While it did not quite make it across my Threshold of Awesome, The Lego Batman Movie was plenty of fun, and had lots of awesome moments. It’s something I’ll probably want to pick up on Blu-Ray, because there are plenty of amusing, fannish, and/or Easter-eggy things going on in the background, and those are usually good for a couple of re-watches. At least for me.
The opening romp¹, in which our hero is awesome and makes it look easy, is possibly the most over-the-top action movie romp ever. Possibly. I hadn’t realized this was something for which I would want to be keeping score.
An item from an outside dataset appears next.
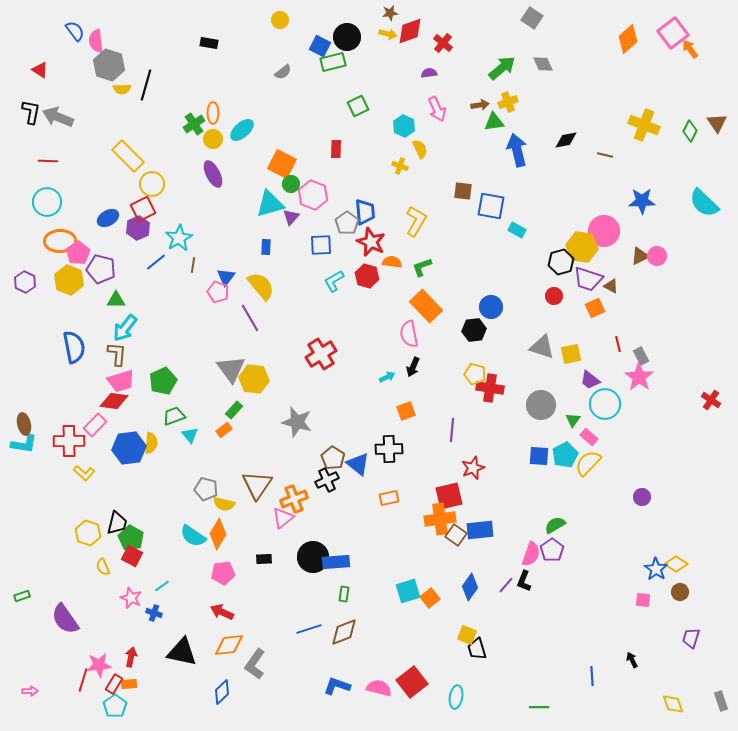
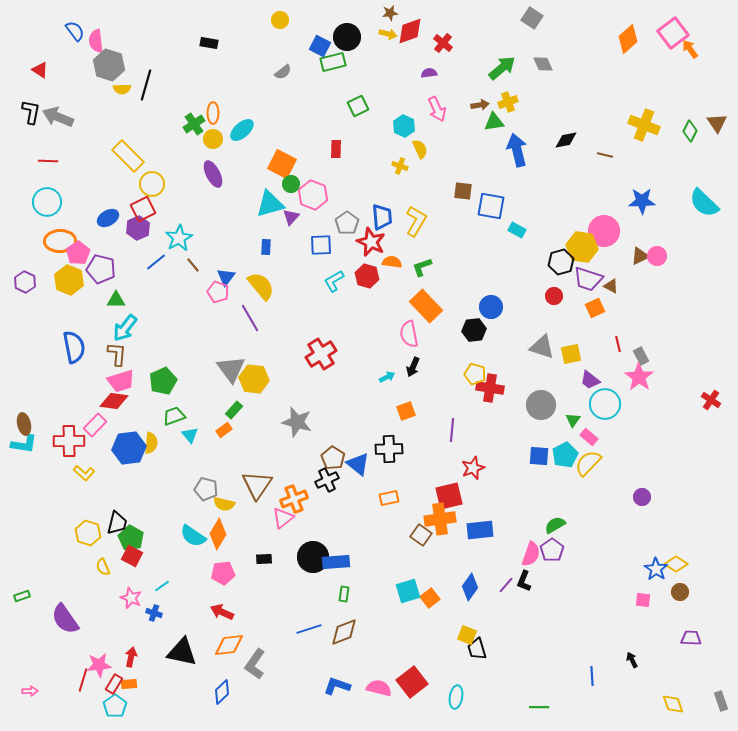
blue trapezoid at (365, 212): moved 17 px right, 5 px down
brown line at (193, 265): rotated 49 degrees counterclockwise
brown square at (456, 535): moved 35 px left
purple trapezoid at (691, 638): rotated 75 degrees clockwise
Unlike The Lego Movie, The Lego Batman Movie does not have live-action stuff happening outside the fourth wall. I’m not sure how I feel about that. Those scenes made The Lego Movie work for me², but I know they threw a lot of other people out of the film. I share this not as a spoiler, but as a meta-unspoiler. Don’t sit there waiting for live action moments to explain in-Lego plot points. You might be able to headcanon³ a few such moments (I know I did) but that’s always a perilous path to walk, since you’re putting things into the movie that the director did not put in.
¹ By my definition, the Romp is the Act I scene in an action/adventure film in which we see our hero(es) being competent and successful. It is used to make promises about the kinds of action we’ll see later, and it sets the bar for what our hero is capable of. Some films do it really well (Mission Impossible: Rogue Nation) and some do not (I won’t name names here.)
² The Lego Movie placed #4 on my 2014 list, and totally crossed my Threshold of Awesome.
³ “Headcanon” is usually a noun, but verbing it makes total sense to me.